Fear is the opposite of love. It motivates you to do all sorts of negative things that are not loving to yourself or others. The greater the fear of harm to yourself, the more you will lash out at anyone who happens to be near you. Think of an animal – when in fear, the instinctive response is to bite or attack. I have a beautiful old cat named Mama Kitty. She is very docile in her natural, relaxed state. But she has a fear problem – she’s a little bit neurotic because when she was young, a little boy had a tendency to tease her a bit, and she accidentally got her tail caught in a closing door a long, long time ago.
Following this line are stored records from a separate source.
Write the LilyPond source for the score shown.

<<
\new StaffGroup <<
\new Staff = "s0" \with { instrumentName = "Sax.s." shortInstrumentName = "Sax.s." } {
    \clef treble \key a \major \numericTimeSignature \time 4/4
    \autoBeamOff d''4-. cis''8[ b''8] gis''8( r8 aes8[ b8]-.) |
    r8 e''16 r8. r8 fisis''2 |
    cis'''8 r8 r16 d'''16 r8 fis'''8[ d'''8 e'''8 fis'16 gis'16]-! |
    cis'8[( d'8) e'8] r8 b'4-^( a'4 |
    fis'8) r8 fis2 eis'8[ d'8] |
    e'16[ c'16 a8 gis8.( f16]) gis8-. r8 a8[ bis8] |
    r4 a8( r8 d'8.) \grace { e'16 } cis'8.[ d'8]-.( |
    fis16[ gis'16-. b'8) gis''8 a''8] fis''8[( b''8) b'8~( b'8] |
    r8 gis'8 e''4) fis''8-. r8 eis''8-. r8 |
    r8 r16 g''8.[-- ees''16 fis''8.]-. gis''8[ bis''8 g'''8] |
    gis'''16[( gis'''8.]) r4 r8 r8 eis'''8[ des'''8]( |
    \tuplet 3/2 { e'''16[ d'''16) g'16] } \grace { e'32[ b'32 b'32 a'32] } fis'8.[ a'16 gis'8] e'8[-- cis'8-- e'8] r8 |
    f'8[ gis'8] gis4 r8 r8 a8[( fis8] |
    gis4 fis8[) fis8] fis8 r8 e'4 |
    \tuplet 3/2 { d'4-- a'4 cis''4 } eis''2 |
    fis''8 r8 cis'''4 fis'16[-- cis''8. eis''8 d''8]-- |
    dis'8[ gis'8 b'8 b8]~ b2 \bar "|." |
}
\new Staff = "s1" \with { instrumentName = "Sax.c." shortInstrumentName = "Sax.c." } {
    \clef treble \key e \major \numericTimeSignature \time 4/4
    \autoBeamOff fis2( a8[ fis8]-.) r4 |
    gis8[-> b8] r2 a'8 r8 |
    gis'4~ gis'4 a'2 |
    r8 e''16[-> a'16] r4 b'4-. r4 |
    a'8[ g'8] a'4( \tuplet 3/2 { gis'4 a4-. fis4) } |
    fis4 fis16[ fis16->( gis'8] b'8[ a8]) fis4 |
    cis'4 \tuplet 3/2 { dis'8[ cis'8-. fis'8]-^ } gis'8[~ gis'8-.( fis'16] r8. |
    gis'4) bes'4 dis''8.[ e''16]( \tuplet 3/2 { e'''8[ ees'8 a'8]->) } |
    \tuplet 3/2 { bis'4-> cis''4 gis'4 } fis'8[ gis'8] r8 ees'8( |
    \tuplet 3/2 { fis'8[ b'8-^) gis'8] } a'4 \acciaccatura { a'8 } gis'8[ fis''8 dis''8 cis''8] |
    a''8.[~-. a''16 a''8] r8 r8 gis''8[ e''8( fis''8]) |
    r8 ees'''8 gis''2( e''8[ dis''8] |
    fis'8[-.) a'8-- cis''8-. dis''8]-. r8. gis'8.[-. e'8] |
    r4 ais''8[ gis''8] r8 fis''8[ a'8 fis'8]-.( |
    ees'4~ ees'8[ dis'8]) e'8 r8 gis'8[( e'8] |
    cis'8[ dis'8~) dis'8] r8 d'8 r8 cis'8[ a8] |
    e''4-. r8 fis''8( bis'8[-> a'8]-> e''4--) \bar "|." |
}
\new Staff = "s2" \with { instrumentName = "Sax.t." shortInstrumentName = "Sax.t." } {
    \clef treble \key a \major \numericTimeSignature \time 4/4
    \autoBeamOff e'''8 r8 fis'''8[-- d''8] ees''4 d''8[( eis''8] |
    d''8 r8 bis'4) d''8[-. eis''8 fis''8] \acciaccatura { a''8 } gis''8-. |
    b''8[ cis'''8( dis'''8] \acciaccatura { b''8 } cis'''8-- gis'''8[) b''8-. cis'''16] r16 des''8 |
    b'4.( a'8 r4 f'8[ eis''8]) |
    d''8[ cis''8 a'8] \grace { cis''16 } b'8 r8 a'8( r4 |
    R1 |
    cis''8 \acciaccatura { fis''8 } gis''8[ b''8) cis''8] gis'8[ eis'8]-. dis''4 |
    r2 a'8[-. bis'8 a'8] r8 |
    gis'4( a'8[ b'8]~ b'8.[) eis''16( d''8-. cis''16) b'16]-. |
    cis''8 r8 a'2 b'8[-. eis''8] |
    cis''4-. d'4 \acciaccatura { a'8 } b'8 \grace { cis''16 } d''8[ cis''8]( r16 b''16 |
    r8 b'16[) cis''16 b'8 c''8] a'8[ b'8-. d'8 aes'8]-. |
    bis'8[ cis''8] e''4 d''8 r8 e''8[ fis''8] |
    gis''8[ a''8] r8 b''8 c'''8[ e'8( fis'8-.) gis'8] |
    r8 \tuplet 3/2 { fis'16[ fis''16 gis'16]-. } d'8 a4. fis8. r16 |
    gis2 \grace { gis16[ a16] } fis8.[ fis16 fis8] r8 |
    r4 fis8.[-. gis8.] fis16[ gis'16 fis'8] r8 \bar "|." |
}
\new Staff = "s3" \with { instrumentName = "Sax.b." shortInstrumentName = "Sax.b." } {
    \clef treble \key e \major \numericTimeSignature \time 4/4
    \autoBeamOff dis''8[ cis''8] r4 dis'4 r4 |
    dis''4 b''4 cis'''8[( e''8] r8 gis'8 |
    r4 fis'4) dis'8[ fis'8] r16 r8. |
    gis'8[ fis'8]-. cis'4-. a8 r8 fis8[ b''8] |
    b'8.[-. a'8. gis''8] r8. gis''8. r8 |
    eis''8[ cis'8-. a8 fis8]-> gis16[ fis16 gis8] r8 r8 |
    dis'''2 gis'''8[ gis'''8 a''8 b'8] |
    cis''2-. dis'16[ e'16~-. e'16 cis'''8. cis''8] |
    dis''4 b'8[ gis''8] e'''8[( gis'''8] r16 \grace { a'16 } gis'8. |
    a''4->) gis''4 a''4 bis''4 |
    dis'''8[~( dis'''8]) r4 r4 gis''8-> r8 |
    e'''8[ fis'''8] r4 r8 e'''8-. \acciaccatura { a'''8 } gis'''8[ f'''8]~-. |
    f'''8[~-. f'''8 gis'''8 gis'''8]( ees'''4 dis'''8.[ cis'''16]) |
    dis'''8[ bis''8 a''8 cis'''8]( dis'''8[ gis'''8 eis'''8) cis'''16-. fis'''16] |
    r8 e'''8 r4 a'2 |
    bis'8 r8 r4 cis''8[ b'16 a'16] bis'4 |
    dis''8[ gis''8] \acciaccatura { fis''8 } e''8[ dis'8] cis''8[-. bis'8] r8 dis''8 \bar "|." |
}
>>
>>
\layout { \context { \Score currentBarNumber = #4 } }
Because she is extra protective of her old wound, she is nervous about people coming up behind her and catching her off guard, and she does not like the other family animals at all. You always know when Mama Kitty is afraid, because she will meow loudly and hiss, or even attack the dog or our other cat if they get too close. She will always be like this, she will never change. But we love her anyway, and we are always careful to be gentle with her or let her know when we’re approaching, whenever we can. Mama Kitty has found it easier on her nerves to live in our large backyard where there are many nooks and crannies in which she can nap.

Do you know any people like this? Maybe you are a victim of your own fear. I know that I have done some unusual things out of fear. Once, when I was going through a really rough patch in my life, I had begun to isolate myself from others. I stayed home most of the time, never answered the phone and never called anyone. I was out in the garage working one day; I was wearing ratty old work clothes, no makeup, and my hair was a rat’s nest to match. A few of Darin’s friends showed up unannounced. Bless their hearts, they didn’t mean anything by it, they were in the area and just wanted to say hello to Darin. When they pulled up in the driveway on their motorcycles and hopped off, I leapt out of my chair and screamed, “Don’t look at me!” and ran into the house, never showing my face again until after they left.

That was not one of my better moments.

There are all kinds of fear in us. Observe your own bad behaviors and see how you can trace them back to a fear. My fear was to be seen a certain way. I blamed it on my clothing and my bad grooming, but I was actually fearful of someone seeing inside my heart. I was fearful of being hurt and rejected. I was afraid that I would not be accepted. My fears are exacerbated by my wounds. Like a wounded animal, I lash out to protect myself from being hurt further.

Trace your anger directly back to your wound. If you don’t know what your wound is, you can follow your anger back like a trail of crumbs to the source.

But we are forgiven, forgiven of all our of weaknesses. And unlike Mama Kitty, I am able to overcome my knee-jerk reactions to fear. In fact, fear itself can be eliminated from my heart with God’s help. If we stay stuck in our fears and old wounds, we are no better than animals. Become fully human by growing and healing.